Dari hasil penelitian Anda, bisa ditarik kesimpulan bahwa tidak semua hadis 
dalam Shahih Bukhari benar-benar sahih?
Ya. Tidak semuanya bisa dikatakan sahih. Sebab, Bukhari sendiri ada yang 
disebutkannya hadis mursal, hasan, dan lain sebagainya.
Ketidaklayakan disebut sebagai hadis sahih itu meliputi adanya pertentangan 
atau ketidaksesuaian dengan nas Alquran dan Sunnah Mutawatirah. Materi hadis 
bertentangan dengan keadaan dan Sirah Nabawiyah (sejarah hidup Nabi), 
bertentangan dengan fakta sejarah, adanya materi hadis yang mengandung prediksi 
atau ramalan dan bersifat politis, serta mengandung fanatisme kesukuan.

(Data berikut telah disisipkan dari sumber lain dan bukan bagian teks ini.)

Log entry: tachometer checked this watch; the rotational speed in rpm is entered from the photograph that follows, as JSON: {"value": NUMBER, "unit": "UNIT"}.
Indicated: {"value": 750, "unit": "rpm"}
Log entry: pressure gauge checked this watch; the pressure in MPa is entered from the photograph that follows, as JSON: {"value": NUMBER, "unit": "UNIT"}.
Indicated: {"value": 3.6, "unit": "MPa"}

Lalu, bagaimana sikap umat untuk menggunakan hadis-hadis yang terdapat dalam 
Shahih Bukhari itu?
Saran saya, umat Islam hendaknya berhati-hati setiap akan menggunakan atau 
mengamalkan sebuah hadis Nabi. Sebab, sahih menurut perawi hadis A, belum tentu 
sahih menurut perawi hadis B. Demikian pula yang lainnya. Telitilah kembali 
sebelum menggunakan dan mengamalkannya.
Bagi para mubalig, kami menyarankan, hendaknya tidak asal mengutip hadis. 

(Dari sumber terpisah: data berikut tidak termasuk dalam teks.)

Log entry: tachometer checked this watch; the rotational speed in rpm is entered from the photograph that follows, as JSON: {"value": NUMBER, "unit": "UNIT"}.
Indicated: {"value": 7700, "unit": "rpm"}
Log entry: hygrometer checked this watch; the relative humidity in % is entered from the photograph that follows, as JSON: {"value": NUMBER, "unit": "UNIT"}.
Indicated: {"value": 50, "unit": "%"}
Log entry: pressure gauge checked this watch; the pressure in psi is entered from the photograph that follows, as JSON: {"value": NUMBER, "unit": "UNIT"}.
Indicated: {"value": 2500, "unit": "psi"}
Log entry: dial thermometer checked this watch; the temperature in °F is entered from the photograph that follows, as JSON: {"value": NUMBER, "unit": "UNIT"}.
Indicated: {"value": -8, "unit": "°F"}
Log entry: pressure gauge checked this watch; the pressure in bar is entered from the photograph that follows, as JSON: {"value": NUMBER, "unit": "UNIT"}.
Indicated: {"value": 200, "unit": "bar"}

Jangan selalu mengatakan bahwa itu hadis Nabi. Padahal, sesungguhnya bukan. 
Rasul menyatakan, barang siapa yang berbohong atas namaku maka tempatnya di 
neraka. Man Kadzdzaba alayya muta'ammidan fal yatabawwa' maq'adahu minan nar.
Telitilah kembali hadis-hadis yang ada sebelum diamalkan. Sudah benarkah itu 
hadis Nabi SAW. Jangan asal termuat dalam Shahih Bukhari, lalu diklaim sahih. 
Tanyakan pada yang lebih paham tentang hadis.